A raíz de estas dos realidades, todo candidato que pretenda desarticular el distópico sistema de salud estadounidense debe hilar particularmente fino a la hora de proponer policy. Liberar renta disponible por medio de la implementación del modelo europeo supondrá un shock importante en el plano del empleo, particularmente en las zonas macroeconómicamente desertizadas. Además de esto, descomodificar la utilidad médica significará también torpedear la línea de flotación del híper-ciclo de expansividad bursátil del que actualmente goza Wall Street. Una contingencia que, dadas las circunstancias, podría poner fin a la tendencia alcista y allanar el camino para una nueva recesión –si es que esta no ha tenido lugar antes-.

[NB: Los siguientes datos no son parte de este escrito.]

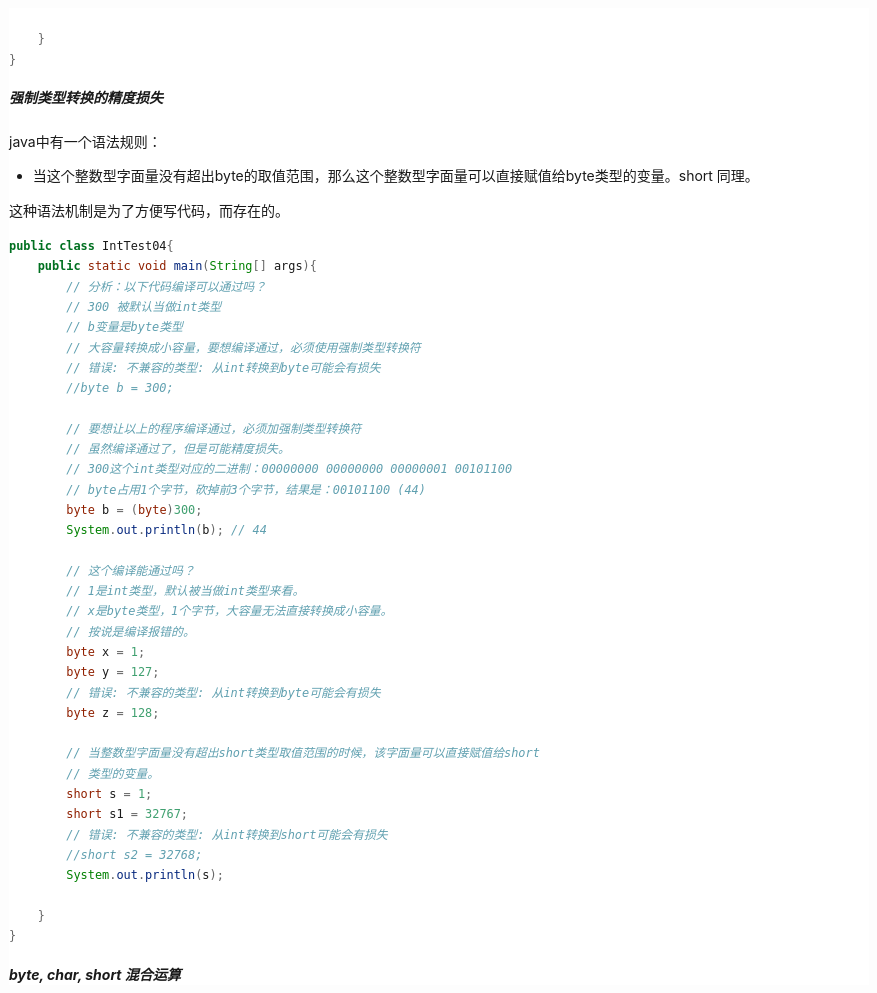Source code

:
 ```java

	}
}

```

##### 强制类型转换的精度损失

java中有一个语法规则：

- 当这个整数型字面量没有超出byte的取值范围，那么这个整数型字面量可以直接赋值给byte类型的变量。short 同理。
	
这种语法机制是为了方便写代码，而存在的。

```java
public class IntTest04{
	public static void main(String[] args){
		// 分析：以下代码编译可以通过吗？
		// 300 被默认当做int类型
		// b变量是byte类型
		// 大容量转换成小容量，要想编译通过，必须使用强制类型转换符
		// 错误: 不兼容的类型: 从int转换到byte可能会有损失
		//byte b = 300;

		// 要想让以上的程序编译通过，必须加强制类型转换符
		// 虽然编译通过了，但是可能精度损失。
		// 300这个int类型对应的二进制：00000000 00000000 00000001 00101100
		// byte占用1个字节，砍掉前3个字节，结果是：00101100 (44)
		byte b = (byte)300;
		System.out.println(b); // 44

		// 这个编译能通过吗？
		// 1是int类型，默认被当做int类型来看。
		// x是byte类型，1个字节，大容量无法直接转换成小容量。
		// 按说是编译报错的。
		byte x = 1;
		byte y = 127;
		// 错误: 不兼容的类型: 从int转换到byte可能会有损失
		byte z = 128;

		// 当整数型字面量没有超出short类型取值范围的时候，该字面量可以直接赋值给short
		// 类型的变量。
		short s = 1;
		short s1 = 32767;
		// 错误: 不兼容的类型: 从int转换到short可能会有损失
		//short s2 = 32768;
		System.out.println(s);

	}
}
```

##### byte, char, short 混合运算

Por todo ello, probablemente, la mejor opción consistiría en expandir el ámbito de la subvención dentro de la arquitectura Medicare. Financiar el acceso a la utilidad médica con cargo a déficit y, si fuera necesario, implantar un sistema de control de precios. En este caso, hablaríamos de fomentar la ineficiencia operativa, de producir –financiar- beneficios artificialmente altos y de no permitir que nadie se quede medicamente atrás. A pesar de lo que muchos puedan pensar, este arreglo no es en nada exótico, tan solo consiste en crear un canal económico más de keynesianismo privatizado. Un know-how en el que, gracias en parte a la supremacía del dólar, ya despunta la economía política norteamericana. Consecuentemente, la resolución de este dilema bien puede devenir sencilla. Si este sistema ya constituye la base reproductiva de la industria militar y de la arquitectura financiera, ¿por qué no implementarlo también en la sanidad?